食卓の幽霊たち
俺はあんまりこいつのことが好きだった。かわいそうなぐらいだった。でも、こいつはもっとかわいそう。そういうささやかな優越感は自分を強くする。いつかこいつの前に、俺よりこいつを必要な奴が現われたら、と想像すると死ぬほどつらかったが、そのつらいことも使命みたく思えてくる。
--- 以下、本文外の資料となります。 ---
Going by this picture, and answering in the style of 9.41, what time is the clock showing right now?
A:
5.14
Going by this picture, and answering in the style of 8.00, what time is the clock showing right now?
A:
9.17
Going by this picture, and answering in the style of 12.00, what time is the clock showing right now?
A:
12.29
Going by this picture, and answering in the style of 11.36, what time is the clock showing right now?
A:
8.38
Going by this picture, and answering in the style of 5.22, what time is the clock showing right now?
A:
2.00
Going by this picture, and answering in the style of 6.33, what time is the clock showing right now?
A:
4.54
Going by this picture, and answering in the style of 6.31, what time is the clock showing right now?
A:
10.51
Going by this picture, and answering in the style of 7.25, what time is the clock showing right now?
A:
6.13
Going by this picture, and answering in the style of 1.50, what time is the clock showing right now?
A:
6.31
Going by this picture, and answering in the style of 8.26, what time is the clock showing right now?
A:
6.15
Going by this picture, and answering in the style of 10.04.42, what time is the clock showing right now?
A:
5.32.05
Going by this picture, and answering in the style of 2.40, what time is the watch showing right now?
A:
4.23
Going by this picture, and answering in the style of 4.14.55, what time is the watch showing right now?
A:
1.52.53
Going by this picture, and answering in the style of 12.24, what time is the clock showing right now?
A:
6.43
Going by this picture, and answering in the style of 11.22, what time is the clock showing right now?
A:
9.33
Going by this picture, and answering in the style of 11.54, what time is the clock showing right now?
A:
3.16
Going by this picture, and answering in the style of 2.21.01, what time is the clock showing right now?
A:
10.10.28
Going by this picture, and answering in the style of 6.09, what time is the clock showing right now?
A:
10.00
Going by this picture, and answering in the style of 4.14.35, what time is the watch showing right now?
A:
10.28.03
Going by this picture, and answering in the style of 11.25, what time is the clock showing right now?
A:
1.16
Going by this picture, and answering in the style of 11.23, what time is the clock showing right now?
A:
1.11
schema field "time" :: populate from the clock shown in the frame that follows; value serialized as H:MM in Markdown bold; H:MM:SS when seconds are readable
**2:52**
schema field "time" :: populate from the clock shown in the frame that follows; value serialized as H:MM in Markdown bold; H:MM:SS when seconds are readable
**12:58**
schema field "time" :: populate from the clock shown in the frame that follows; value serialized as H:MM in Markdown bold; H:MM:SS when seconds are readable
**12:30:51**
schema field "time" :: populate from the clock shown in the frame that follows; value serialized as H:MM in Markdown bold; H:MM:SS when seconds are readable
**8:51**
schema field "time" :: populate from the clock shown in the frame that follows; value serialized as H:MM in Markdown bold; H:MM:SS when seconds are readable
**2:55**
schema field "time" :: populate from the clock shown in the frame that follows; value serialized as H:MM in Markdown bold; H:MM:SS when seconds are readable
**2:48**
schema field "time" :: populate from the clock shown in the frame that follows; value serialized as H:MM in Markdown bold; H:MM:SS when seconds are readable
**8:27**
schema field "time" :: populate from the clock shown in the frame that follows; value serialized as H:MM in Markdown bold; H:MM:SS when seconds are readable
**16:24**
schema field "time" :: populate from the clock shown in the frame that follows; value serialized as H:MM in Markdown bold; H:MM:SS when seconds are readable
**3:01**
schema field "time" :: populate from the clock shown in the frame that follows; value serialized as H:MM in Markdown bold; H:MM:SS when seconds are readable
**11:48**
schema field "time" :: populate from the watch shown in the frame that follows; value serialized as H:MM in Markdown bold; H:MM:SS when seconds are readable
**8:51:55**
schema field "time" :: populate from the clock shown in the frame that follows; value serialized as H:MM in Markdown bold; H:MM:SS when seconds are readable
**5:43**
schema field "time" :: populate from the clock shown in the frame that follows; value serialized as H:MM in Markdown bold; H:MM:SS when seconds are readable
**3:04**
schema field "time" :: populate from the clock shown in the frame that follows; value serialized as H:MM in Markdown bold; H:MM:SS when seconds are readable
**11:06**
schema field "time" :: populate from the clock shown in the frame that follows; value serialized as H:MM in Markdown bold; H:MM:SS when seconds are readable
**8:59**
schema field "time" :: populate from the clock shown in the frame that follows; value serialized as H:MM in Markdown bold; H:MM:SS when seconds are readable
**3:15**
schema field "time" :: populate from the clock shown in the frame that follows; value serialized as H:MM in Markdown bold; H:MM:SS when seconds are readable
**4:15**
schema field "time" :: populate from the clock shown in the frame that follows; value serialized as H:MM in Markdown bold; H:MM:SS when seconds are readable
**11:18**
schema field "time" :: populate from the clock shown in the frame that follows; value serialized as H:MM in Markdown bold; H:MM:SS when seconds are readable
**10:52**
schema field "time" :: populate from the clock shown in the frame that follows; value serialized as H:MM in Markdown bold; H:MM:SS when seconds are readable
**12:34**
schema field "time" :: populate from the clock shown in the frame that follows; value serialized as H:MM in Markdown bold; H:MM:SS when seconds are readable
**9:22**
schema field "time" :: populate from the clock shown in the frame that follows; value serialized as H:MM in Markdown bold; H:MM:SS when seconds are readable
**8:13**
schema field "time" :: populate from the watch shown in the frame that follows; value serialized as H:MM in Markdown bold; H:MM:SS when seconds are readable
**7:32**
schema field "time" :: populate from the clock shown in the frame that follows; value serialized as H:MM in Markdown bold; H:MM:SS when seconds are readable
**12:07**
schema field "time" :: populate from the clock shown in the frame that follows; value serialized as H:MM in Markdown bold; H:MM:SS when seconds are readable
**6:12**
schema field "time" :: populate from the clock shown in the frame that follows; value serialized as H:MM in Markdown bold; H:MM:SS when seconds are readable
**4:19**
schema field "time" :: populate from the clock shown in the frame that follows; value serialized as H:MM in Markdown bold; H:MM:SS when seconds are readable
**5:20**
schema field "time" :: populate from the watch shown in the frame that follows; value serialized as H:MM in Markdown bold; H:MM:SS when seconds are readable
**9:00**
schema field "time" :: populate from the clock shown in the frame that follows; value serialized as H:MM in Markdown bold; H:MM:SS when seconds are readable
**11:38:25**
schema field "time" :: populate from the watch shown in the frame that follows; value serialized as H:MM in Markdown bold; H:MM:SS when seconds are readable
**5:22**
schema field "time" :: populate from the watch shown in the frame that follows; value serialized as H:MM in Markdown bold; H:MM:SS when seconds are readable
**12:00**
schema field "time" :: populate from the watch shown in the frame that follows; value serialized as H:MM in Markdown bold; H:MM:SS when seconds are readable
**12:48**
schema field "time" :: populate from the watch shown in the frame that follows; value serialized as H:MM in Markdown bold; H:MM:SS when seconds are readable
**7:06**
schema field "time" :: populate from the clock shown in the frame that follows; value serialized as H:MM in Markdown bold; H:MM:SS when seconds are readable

「お前が誰に捨てられても、一生みはなさないでやるよ」
サラダの大根にもみのりをかけている月森にそう言うと、一瞬きょとんとされたあと親しみをこめて返された。
「なんだよ急に。変な奴だなぁ。でも、ありがとう」
窓の外からは雨の降りだす音が聞こえてきた。今夜半から明日朝にかけての降水確率は五十%。山岳部ではところにより雷を伴う激しい雨。予報のアナウンスをおぼろげに思い出しながら、半分欠けたやわらかい豆腐をすくって口に含む。つめたい塊がつるりと喉をすべりおち、腕の裏にとりはだがたつ。
「好き嫌いが減ると、世界が少し広がるよ」
と、こいつは言う。リーダーっぽい説得力のある声で。それは確かにそうかもと思うから、俺は素直にうんとうなずく。
それから、この部屋を広がった世界から切り離す方法を考える。さしあたり必要なのは、台所にある、ねぎがとてもよく切れる包丁なんじゃないかと思うのだ。